[<prev] [next>] [<thread-prev] [thread-next>] [day] [month] [year] [list]
Message-ID: <20150708130553.GC13202@openwall.com>
Date: Wed, 8 Jul 2015 16:05:53 +0300
From: Solar Designer <solar@...nwall.com>
To: discussions@...sword-hashing.net
Subject: Re: [PHC] Memory-hard proof of work with fast verification (CPU Hash)
On Tue, Jul 07, 2015 at 03:29:21PM -0700, Bill Cox wrote:
> I _think_ I saw the impact of botnets on the Yescrypt-based crypto-currency
> (which does not use any ROM).
I doubt it.
Roughly how many CPUs did you see added to the network (by hashrate)?
IIRC, those hashrate bumps were moderate in absolute terms,
corresponding to a small network someone might be a sysadmin of, or to
use of an affordable number of large Amazon EC2 instances at spot
pricing. It'd be surprising _not_ to see anyone try these things.
> Whenever someone posted enough BitCoins to
> make it interesting to have the Yescrypt based coins, suddenly the mining
> rate would hugely increase.
I haven't been paying attention, but IIRC the few network hashrate
figures I posted in here corresponded to like 300 quad-core CPUs
(something like 1 MH/s). Someone with one Amazon EC2 account could have
20 * 24-core instances, and that's like 120 quad-cores. If two persons
do this, it's 80% of the network hashrate.

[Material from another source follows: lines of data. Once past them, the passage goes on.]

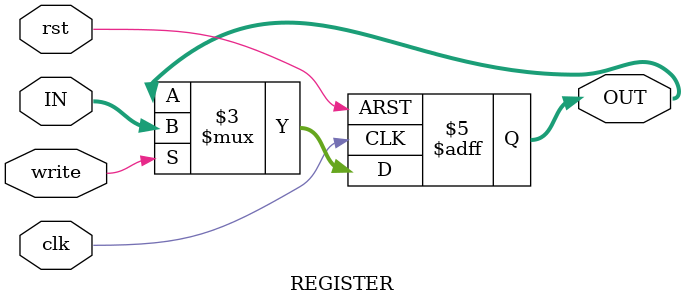
<source format=sv>
module REGISTER (clk, rst, write, IN, OUT);
	parameter n = 32;
	input clk, rst;
	input write;
	input [n-1:0] IN;
	output logic [n-1:0] OUT;
	always @(posedge clk, posedge rst)
		if (rst) OUT = 0;
		else if (write) OUT = IN;
endmodule
</source>
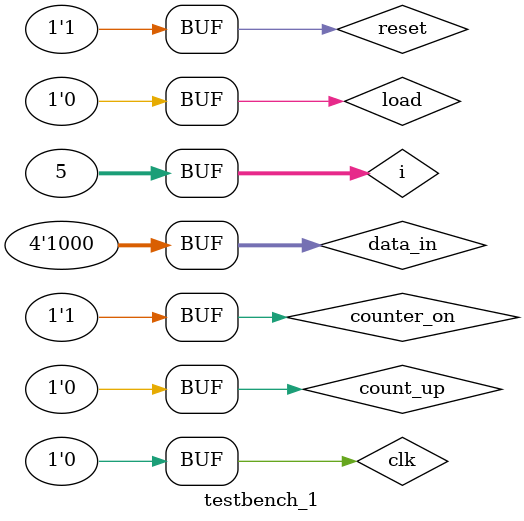
<source format=v>
module testbench_1();
integer i;
reg clk, counter_on, reset, load, count_up;
reg [3:0] data_in;
wire [3:0] count;
wire TC;
decade_counter dc1(count_up, reset, load, counter_on, clk, data_in, count, TC);
initial
begin
counter_on=1; count_up =1;
reset=1; clk=1; #1; reset=0; #1 reset=1;
load=0; data_in =4'b1000;
for( i=0; i<10; i=i+1)begin
clk =1; #20; clk =0; #20;
end
load =1;
clk =1; #20; clk =0; #20; load =0;
count_up =0;
for( i=0; i<5; i=i+1)begin
clk =1; #20; clk =0; #20;
end
end
endmodule
</source>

And it is quite possible that they actually lost money doing this, like
most people mining cryptocoins probably do (on electricity), yet they
continue anyway.
> As soon as those BitCoins were bought, the
> mining rate would hugely decrease. It definitely seemed like someone
> controls a huge number of CPUs and can move them around quickly. I'm not
> sure it makes a ton of sense working on generic CPU based systems until
> there's some resolution to that.
I agree with you that the botnet maybe-threat is real. I just doubt
that we've seen it for that one tiny coin yet.